A walk in the park, on the pier
Maagan Marine & Diving Works Ltd, a leading Israeli marine contractor, is using it’s new Aquajet Systems Aqua Cutter 710V evolution to remove the decayed concrete from the East Pier at Haifa Port.
Specialist marine contractor Maagan Marine & Diving Works Ltd is using Hydrodemolition techniques to remove decayed concrete from the East Pier at the Port of Haifa, during a three-year project to rebuild the pier, with a new Aqua Cutter 710V evolution from Sweden’s Aquajet Systems AB.
Compared with traditional operation using jackhammers, the Aqua Cutter 710V, is able to replace between four and five hammers during a single shift, and also leaves a cleaner finish on the rebar of the pier; which is being left in situ for the reconstruction.
Maagan Marine’s chief executive officer Avi Ben-David says that no jackhammers are being used and that the Aqua Cutter has increased accuracy and productivity while reducing manpower and the risk of ‘white finger’ from vibration for the operators.
“We consider ourselves an innovative company, and we always seek to find, incorporate, and deploy new technologies which allow us not just to meet our goals, but to exceed them,” he says.
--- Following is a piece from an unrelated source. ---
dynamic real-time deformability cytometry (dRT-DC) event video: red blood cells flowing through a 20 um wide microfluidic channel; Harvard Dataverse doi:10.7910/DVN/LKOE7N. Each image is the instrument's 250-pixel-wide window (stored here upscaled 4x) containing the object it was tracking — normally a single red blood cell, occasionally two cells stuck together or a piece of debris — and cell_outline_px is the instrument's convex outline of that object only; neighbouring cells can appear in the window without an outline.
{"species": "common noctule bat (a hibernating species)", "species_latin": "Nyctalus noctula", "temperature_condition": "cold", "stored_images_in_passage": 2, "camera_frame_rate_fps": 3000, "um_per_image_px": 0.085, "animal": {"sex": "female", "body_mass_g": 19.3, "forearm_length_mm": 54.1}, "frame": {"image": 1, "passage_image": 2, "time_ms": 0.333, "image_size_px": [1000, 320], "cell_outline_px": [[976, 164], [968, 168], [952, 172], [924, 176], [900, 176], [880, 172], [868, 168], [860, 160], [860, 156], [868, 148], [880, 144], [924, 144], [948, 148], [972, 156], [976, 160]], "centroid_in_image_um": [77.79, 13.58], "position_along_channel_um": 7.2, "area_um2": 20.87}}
“We have found the Aqua Cutter robot a good solution both to the project requirements and to the tight schedule, and it has allowed us to reduce the planned timeframe.”
Maagan Marine, which was formed in 1987 and is based in Haifa, employs more than 60 personnel, including engineers, divers, construction workers and heavy equipment operators, and works in the sectors of marine and port construction, diving works and salvage, dredging and excavation, and environmental protection.
The Aqua Cutter 710V is the first Hydrodemolition robot to be used in Israel by Maagan and was delivered during the project organisation stage.
The Port of Haifa is the second largest of Israel’s three major international seaports, a natural deepwater harbour that operates all year long, serving both passenger and merchant shipping. It is one of the largest ports in the east e r n Mediterranean in terms of freight volume and handles over 22 million tons of cargo each year.
The East Pier was originally built at 1979 to a length of 686.5m.
During 1994, due to high levels of corrosion the pier was treated with epoxy paint and was extended by 277.5m, taking it to a length of 964.
With a height of 2.7m, the approximate working area for Maagan Marine is 2,602.8m².
“Due to the age of the pier, and the wear and tear it has undergone, the condition of the concrete was deteriorating to the point that the rebar was showing through in some places,” says Mr David.
“The Port Authority decided on a renovation of the pier, and we were contracted to remove the old concrete and undertake the renovation.
“The removal of the old concrete requires some precise removal work, because the rebar itself is still in good condition and will form the basis of the new construction and concrete work.”
The tidal level at the pier is around ± 0.5m, but as the pier was initially built at maximum tidal level, there is no underwater work involved.
Mr David says that the Hydrodemolition operation takes place for between six and seven hours per day, six days per week, and this will be consistent for the duration of the whole project, which was originally set for a three-year period but will be significantly reduced, thanks to the Aquajet Aqua Cutter.”
“A typical shift is about 10 hours, and we are using the robot for two-thirds of this time,” he says.
“We are handling an area of about 8m² per shift, to a working depth of 17cm, and had we been using jackhammers we would have needed four or five of them working simultaneously to achieve this kind of progress.
“Our operators are also very happy with the machine, they are very positive indeed with using the robot and they are highly pleased with the quality of the work they are delivering.”
The Aqua Cutter 710V evolution has the flexibility of cutting head to execute all possible operations, the operator with the remote control being able to reach all areas and to send the robot into confined areas.
Equipped on this project with a hydraulically operated extension kit, the machine does not carry any towers or have any protruding arms.
Mr David says that the concrete being worked on is type B40, with the existing rebar within the pier of type ST-37.
“The existing rebar was found to be in good condition and therefore it will not be replaced,” says Mr David.
The original plan had considered using jackhammers to remove concrete from local areas, but the Aqua Cutter proved itself adept in both small, tight areas and in the larger areas.
“Using the Aqua Cutter robot has helped us very much both in terms of carrying the project and in furthering our reputation as an innovative company,” says Mr David.